One special case of Helly's theorem (for $\text{radius}=1$ circles)

Question

There are $n$ points on the plane. Any $3$ of them can be covered with a radius $1$ circle. Prove that there is a radius $1$ circle that covers all the points.
Came to this when tried to prove an easy case of Helly's theorem(for $r = 1$ circles).
So it's obvious that the solution can not use Helly's.
Definitely I am missing something, need a wise hint...

Answer 1

We proceed by induction: Assume we have $x_1,\dots,x_{n-1}$ in a circle $C=B(x_0,1)$ of radius 1 and center $x_0$, and let $x_n$ be such that for all $i,j\in [1,n-1]$, there is a circle of radius 1 containing $x_i,x_j,x_n$. Now set $C_i=B(x_i,1)$ and $$ R:=\bigcap_{i=1}^n C_i $$ the intersection of the radius 1 circles around each $x_1,\dots,x_{n-1}$. Then $R\ne \emptyset$, since $x_0\in R$. There are three cases:

1. $R$ is only one point ($R=x_0$), and there are only two points $x_i,x_j$ at a distance 1 from $R$. Then $x_i,x_j$ are opposite points and necessarily $x_n\in R$, since the only circle that contains $x_i,x_j$ is $C=B(x_0,1)$.
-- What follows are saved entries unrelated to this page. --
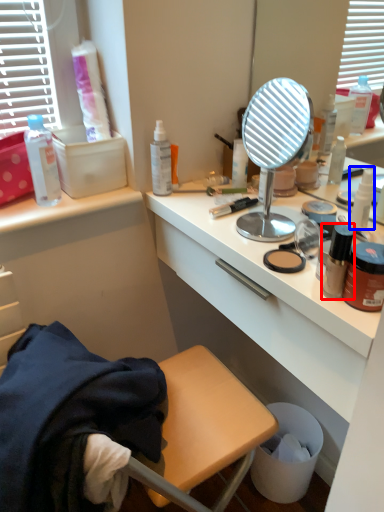
Question: Which of the following is the farthest to the observer, bottle (highlighted by a red box) or bottle (highlighted by a blue box)?

Choices:
 (A) bottle
 (B) bottle

Answer: (B)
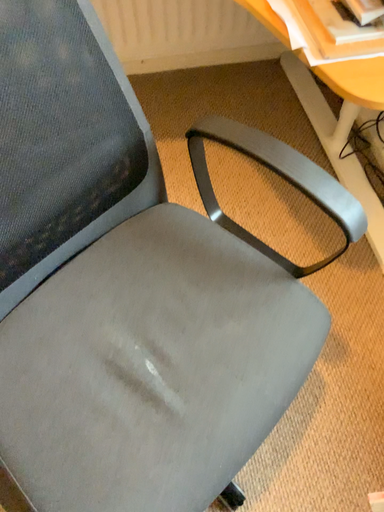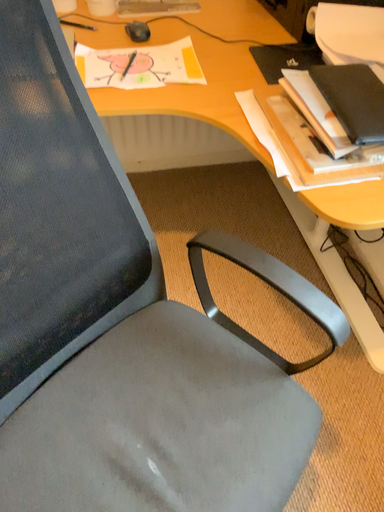
Question: Which way did the camera rotate in the video?

Choices:
 (A) rotated upward
 (B) rotated downward

Answer: (A)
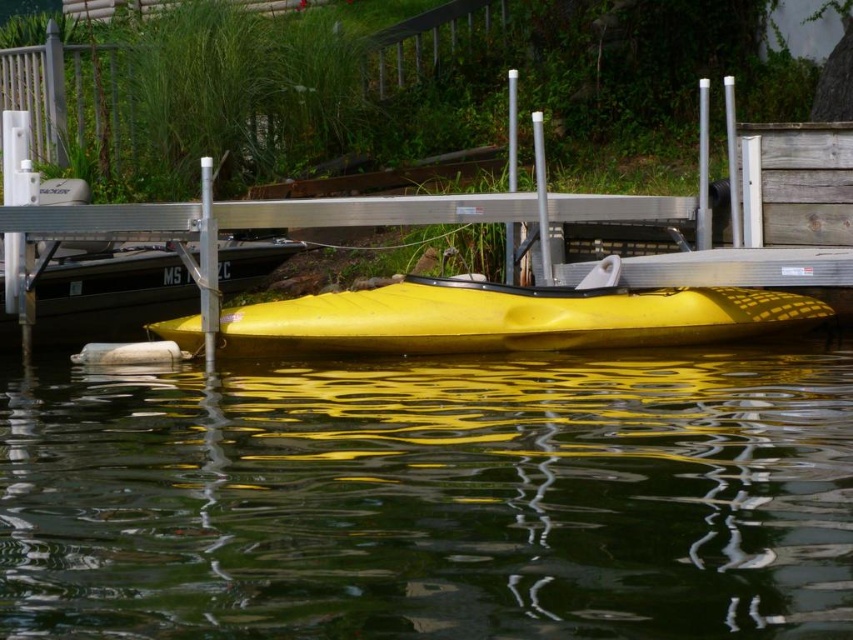
Consider the image. Between glossy yellow kayak at center and yellow matte kayak at center, which one is positioned lower?

Positioned lower is glossy yellow kayak at center.

Locate an element on the screen. This screenshot has width=853, height=640. glossy yellow kayak at center is located at coordinates (434, 499).

Who is more distant from viewer, (131,568) or (354,308)?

2. $R$ is only one point ($R=x_0$), and there are three points $x_i,x_j,x_k$ at a distance 1 from $R$, and not contained in any semicircle with center $x_0$. Assume $d(x_k,x_n)=\min\{d(x_i,x_n),d(x_j,x_n),d(x_k,x_n)\}$. Then $d(x_n,x_0)=d(x_n, C_i\cap C_j)\le 1$, since $x_i,x_j,x_n$ are contained in a circle of radius 1, and so $x_n\in C$.

3. $R$ has more than one point. In this case the boundary of $R$ consists of arcs of circles of radius 1. Let $x$ be the nearest corner of $R$ to $x_n$, i.e., $d(x_n,x)=min\{d(x_n,c)\ :\ c\text{ a corner of $R$}\}$. Then $x$ is the intersection of two arcs of the circles, say $C_i, C_j$. Then $d(x_n,R)=d(x_n, C_i\cap C_j)\le 1$, since $x_i,x_j,x_n$ are contained in a circle of radius 1. Choose one point $c_n$ in $R$ with $d(x_n,c_n)\le 1$, and then $x_1,\dots,x_n\in B(c_n,1)$.

The equalities $d(x_n,x_0)=d(x_n, C_i\cap C_j)$ in case 2 and $d(x_n,R)=d(x_n, C_i\cap C_j)$ in case 3 are central. In the case 2. the equality can be proven geometrically drawing the perpendicular bisectors to $x_i,x_k$ and $x_j,x_k$ and proving that $x_n$ must be in the segment of the plane determined by these lines. In the case 3., we have to draw the bisectors to $x$ and the next corners of $R$, i.e., the line through $x_i$ and the middle point of the arc of $C_i$ contained in $R$ and the line through $x_j$ and the middle point of the arc of $C_j$ contained in $R$.